The 88-year-old real estate mogul opened his first home sales office in Hingham, Mass., 56 years ago and built a company that included 40 offices at one of the largest independent real estate companies in Massachusetts.
“My father touched so many lives in a positive way,” said Conway’s daughter Carol Bulman, CEO of Jack Conway & Co., in a statement. “He will be missed by our family, our entire company and all those he helped through his lifetime of giving back to the community.”
Conway, who was known to shun voice mail and or email, preferred face-to-face or telephone conversations. He penned a company newsletter up to three times a week, including vignettes about his visits to his offices in what he called “Conway Country.” When a social-media trainer pointed out that his writings could be considered a blog, he laughed about what he termed his traditional approach to doing business. “Personally, I don’t know the difference between a Blackberry and a blueberry,” he said. “But my agents do.”
Patrick J. Purcell, publisher of the Boston Herald and a longtime Conway friend, said he will miss his pal. “Jack Conway was a terrific man – smart, generous to a fault and a lot of fun,” said Purcell in a statement. “Jack followed his father’s footsteps as a sportswriter at the old Record American when he was a young man, covering the boxing beat. Although he left the paper nearly 60 years ago, Jack kept a keen eye on what we were doing at the Herald and if he thought we got it wrong, I would hear from him first thing in the morning and we’d hash it all out.”
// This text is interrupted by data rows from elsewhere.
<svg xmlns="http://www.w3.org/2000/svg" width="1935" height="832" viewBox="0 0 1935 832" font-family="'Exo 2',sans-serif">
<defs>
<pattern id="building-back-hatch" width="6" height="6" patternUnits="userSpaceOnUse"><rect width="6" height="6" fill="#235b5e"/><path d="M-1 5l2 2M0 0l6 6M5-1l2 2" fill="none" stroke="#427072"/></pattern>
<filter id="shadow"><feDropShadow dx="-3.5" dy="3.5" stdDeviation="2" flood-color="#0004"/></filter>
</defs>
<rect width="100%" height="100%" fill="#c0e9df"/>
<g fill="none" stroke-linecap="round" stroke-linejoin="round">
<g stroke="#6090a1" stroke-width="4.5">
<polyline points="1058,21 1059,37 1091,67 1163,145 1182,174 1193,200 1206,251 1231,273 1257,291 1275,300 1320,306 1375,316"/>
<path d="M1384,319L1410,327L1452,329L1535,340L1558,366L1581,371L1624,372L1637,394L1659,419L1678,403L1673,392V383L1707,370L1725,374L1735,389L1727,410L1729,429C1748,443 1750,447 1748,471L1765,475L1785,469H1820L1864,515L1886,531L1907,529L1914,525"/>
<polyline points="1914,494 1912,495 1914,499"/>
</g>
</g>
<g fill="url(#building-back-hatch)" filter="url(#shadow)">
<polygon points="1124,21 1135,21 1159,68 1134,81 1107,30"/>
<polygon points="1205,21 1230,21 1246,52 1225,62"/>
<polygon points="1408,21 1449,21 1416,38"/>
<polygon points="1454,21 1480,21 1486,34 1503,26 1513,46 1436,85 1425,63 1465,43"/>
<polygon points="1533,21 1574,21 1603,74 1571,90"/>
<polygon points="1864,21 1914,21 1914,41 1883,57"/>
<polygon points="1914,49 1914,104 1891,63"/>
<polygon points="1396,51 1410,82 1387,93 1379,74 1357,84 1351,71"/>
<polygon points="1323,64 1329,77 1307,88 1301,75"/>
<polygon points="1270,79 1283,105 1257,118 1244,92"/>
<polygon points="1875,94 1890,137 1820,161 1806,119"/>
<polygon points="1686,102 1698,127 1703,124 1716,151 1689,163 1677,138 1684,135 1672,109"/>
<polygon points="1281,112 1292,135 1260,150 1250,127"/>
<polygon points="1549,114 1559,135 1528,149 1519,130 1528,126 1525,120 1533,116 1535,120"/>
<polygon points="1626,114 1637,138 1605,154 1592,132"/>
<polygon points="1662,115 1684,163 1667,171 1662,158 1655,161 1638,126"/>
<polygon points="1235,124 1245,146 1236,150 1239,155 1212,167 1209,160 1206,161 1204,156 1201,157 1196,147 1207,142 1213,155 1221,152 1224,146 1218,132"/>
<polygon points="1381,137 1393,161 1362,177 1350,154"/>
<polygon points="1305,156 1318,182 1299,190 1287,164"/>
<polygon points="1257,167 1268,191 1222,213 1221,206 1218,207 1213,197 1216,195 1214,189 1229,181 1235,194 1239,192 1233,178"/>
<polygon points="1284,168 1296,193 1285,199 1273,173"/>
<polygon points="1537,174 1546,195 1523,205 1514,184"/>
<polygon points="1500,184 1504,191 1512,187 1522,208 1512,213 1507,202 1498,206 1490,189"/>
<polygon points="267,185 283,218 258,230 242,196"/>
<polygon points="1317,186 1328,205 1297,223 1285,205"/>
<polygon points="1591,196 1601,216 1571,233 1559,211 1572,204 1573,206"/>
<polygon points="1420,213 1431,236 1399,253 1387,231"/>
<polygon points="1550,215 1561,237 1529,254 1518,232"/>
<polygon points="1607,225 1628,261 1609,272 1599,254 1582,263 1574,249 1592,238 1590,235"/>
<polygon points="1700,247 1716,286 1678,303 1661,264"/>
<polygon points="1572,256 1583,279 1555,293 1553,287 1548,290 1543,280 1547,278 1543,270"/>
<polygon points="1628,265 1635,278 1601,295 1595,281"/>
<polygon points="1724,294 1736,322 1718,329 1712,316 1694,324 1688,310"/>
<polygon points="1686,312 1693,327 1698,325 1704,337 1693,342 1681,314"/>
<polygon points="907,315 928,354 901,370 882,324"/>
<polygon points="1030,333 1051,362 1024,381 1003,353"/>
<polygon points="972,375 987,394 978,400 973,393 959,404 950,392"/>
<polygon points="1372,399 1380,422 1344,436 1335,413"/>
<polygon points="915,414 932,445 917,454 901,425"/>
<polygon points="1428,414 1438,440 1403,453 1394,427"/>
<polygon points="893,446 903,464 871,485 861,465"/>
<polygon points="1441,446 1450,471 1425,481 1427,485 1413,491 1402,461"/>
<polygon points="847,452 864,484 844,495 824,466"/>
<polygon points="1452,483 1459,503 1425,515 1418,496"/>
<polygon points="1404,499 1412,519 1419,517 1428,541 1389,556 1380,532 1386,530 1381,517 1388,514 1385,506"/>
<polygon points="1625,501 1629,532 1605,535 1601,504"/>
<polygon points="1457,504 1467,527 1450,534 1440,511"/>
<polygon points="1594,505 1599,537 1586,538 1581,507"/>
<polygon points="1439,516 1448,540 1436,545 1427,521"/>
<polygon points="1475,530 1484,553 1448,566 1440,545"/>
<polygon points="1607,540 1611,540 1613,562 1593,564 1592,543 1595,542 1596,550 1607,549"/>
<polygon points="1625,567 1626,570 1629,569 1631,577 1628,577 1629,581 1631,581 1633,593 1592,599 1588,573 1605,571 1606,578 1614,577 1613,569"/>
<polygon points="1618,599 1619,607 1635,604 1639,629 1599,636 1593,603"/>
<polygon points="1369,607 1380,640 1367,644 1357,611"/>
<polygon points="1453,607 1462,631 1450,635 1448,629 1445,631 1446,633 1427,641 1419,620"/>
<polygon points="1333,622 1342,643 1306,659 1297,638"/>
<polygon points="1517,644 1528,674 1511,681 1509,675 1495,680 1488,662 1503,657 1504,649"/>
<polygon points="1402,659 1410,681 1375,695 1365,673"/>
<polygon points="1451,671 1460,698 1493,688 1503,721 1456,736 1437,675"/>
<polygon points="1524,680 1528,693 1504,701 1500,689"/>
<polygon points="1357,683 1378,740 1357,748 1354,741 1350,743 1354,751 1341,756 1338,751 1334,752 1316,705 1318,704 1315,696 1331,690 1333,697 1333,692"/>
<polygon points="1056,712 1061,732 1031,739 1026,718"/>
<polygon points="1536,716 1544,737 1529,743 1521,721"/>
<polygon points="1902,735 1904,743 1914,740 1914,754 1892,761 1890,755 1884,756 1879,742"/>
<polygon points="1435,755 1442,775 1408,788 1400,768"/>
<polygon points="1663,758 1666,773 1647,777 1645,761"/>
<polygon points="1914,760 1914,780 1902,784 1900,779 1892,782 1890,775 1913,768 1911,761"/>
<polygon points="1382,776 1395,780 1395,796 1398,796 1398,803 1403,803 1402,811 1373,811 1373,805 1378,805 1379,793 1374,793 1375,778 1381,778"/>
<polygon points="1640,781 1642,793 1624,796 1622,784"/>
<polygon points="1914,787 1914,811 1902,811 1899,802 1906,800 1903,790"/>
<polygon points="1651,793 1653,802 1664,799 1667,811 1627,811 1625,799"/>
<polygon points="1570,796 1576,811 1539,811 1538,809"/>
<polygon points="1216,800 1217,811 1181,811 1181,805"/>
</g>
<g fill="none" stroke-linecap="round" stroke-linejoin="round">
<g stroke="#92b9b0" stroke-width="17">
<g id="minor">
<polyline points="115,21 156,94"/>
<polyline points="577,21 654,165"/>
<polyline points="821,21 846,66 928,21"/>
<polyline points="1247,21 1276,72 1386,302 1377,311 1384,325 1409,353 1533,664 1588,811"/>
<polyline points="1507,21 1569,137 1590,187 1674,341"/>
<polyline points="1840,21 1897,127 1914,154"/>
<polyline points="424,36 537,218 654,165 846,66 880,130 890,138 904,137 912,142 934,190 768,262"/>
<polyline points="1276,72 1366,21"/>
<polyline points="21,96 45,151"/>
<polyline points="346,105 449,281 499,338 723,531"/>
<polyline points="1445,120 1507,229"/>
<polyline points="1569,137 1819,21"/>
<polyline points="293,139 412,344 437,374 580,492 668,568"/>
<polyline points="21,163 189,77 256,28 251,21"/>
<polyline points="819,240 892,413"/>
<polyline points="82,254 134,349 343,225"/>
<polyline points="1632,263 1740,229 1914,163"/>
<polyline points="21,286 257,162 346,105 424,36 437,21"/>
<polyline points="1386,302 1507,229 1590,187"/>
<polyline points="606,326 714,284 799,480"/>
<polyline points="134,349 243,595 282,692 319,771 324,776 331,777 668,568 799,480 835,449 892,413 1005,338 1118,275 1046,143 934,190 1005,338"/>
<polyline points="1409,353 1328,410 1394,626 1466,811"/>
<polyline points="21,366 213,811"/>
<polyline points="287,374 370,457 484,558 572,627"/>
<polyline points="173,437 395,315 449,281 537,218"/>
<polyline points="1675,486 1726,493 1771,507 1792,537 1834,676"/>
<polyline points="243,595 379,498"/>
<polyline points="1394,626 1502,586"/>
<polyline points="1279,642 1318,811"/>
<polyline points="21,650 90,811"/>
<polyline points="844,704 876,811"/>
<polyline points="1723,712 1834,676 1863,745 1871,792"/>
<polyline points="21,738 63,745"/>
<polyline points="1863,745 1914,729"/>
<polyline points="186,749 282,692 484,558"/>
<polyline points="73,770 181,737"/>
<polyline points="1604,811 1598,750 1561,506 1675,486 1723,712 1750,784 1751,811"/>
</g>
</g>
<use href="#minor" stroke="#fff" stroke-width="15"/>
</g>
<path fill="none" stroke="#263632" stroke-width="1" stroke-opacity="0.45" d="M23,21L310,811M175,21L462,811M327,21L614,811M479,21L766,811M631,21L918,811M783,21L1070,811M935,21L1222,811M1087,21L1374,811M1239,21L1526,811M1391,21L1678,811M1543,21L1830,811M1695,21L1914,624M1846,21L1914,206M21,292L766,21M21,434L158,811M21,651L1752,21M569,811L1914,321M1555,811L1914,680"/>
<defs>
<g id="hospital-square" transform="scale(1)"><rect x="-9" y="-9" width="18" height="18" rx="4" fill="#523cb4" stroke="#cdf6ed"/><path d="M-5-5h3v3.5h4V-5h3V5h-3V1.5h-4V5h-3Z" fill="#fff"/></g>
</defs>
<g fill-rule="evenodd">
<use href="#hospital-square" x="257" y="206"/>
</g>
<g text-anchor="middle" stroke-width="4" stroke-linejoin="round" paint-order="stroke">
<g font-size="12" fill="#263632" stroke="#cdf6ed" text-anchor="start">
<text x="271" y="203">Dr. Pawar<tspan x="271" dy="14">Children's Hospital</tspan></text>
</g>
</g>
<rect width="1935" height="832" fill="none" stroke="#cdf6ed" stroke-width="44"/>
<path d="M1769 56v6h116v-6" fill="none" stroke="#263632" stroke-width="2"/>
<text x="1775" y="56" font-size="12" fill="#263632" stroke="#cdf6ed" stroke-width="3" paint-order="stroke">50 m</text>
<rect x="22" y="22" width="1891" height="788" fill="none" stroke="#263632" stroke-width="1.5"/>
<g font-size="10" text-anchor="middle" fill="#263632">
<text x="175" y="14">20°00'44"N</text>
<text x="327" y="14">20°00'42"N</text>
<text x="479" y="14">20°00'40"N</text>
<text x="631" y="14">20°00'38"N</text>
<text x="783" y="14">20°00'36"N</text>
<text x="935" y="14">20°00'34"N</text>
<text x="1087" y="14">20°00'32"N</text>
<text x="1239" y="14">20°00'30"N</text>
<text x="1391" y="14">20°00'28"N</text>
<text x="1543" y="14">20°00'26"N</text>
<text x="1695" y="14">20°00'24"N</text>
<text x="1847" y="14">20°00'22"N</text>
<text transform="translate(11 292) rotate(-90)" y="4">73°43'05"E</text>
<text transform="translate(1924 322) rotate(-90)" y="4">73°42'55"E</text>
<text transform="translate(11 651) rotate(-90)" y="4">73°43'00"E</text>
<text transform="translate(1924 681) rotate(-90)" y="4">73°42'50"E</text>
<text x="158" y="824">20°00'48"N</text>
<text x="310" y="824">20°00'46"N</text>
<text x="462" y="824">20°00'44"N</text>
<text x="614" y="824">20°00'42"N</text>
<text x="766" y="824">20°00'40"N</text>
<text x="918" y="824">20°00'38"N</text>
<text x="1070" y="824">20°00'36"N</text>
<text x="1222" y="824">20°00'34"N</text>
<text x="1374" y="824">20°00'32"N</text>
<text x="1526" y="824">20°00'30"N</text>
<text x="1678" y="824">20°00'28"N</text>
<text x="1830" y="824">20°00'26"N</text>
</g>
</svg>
Conway was the Massachusetts Association of Realtors president in 1970 and 1971 and earned the group’s Realtor of the Year Award in 1971. He was also the former president of RELO, the International Relocation Network. In 2006, Conway was honored by the National Association of Realtors and the Cape Cod and Islands Board of Realtors with the “Realtor Emeritus” award.
He is survived by his wife, Patricia (Carroll) Conway of Scituate, a son, Jack Conway Jr. of Florida, and two daughters, Barbara Conway and Carol Bulman, both of Scituate. He was the grandfather of six and great-grandfather of four.